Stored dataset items
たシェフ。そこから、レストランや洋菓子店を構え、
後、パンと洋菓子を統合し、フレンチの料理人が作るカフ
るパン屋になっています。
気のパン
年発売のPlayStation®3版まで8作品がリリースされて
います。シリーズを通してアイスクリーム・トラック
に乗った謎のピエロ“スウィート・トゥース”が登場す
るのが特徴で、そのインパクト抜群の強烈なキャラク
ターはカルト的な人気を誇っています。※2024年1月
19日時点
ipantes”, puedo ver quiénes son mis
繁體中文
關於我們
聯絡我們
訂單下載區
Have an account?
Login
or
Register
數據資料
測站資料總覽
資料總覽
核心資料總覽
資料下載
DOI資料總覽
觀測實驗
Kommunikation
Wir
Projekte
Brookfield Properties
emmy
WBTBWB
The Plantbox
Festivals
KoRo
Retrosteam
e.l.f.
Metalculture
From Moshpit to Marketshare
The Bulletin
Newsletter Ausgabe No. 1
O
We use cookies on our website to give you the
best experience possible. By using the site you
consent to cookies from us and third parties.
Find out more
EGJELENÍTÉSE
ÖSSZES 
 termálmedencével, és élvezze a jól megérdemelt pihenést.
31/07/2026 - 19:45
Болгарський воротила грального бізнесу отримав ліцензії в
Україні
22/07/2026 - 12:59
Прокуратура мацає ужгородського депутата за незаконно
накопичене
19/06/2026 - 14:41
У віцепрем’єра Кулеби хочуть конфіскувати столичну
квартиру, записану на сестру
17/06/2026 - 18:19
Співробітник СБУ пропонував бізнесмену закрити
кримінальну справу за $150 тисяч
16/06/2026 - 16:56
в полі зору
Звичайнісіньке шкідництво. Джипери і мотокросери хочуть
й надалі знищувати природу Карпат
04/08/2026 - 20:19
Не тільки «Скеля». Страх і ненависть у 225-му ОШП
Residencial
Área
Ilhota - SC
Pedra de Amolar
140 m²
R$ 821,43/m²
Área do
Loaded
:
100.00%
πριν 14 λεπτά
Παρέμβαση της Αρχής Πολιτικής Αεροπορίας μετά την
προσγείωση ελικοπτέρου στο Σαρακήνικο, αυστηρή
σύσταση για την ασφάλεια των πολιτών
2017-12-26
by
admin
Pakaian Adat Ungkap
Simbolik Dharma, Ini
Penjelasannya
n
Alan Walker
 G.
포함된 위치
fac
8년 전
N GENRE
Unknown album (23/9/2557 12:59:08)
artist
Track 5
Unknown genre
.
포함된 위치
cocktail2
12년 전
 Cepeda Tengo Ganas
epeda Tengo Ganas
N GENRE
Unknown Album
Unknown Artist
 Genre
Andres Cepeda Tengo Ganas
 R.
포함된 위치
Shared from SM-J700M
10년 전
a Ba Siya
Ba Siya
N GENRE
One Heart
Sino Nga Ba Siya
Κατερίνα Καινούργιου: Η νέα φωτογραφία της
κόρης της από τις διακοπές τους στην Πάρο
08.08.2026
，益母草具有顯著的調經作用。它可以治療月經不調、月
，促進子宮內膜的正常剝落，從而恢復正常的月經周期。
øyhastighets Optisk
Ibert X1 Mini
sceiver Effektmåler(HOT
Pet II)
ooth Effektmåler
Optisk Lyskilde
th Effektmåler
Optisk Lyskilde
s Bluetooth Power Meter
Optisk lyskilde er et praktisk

Required work – Reproduce the records word for word, starting at the beginning of the records and ending at the line that contains "04/08/2026 - 20:19", both ends included.

Task answer –
たシェフ。そこから、レストランや洋菓子店を構え、
後、パンと洋菓子を統合し、フレンチの料理人が作るカフ
るパン屋になっています。
気のパン
年発売のPlayStation®3版まで8作品がリリースされて
います。シリーズを通してアイスクリーム・トラック
に乗った謎のピエロ“スウィート・トゥース”が登場す
るのが特徴で、そのインパクト抜群の強烈なキャラク
ターはカルト的な人気を誇っています。※2024年1月
19日時点
ipantes”, puedo ver quiénes son mis
繁體中文
關於我們
聯絡我們
訂單下載區
Have an account?
Login
or
Register
數據資料
測站資料總覽
資料總覽
核心資料總覽
資料下載
DOI資料總覽
觀測實驗
Kommunikation
Wir
Projekte
Brookfield Properties
emmy
WBTBWB
The Plantbox
Festivals
KoRo
Retrosteam
e.l.f.
Metalculture
From Moshpit to Marketshare
The Bulletin
Newsletter Ausgabe No. 1
O
We use cookies on our website to give you the
best experience possible. By using the site you
consent to cookies from us and third parties.
Find out more
EGJELENÍTÉSE
ÖSSZES 
 termálmedencével, és élvezze a jól megérdemelt pihenést.
31/07/2026 - 19:45
Болгарський воротила грального бізнесу отримав ліцензії в
Україні
22/07/2026 - 12:59
Прокуратура мацає ужгородського депутата за незаконно
накопичене
19/06/2026 - 14:41
У віцепрем’єра Кулеби хочуть конфіскувати столичну
квартиру, записану на сестру
17/06/2026 - 18:19
Співробітник СБУ пропонував бізнесмену закрити
кримінальну справу за $150 тисяч
16/06/2026 - 16:56
в полі зору
Звичайнісіньке шкідництво. Джипери і мотокросери хочуть
й надалі знищувати природу Карпат
04/08/2026 - 20:19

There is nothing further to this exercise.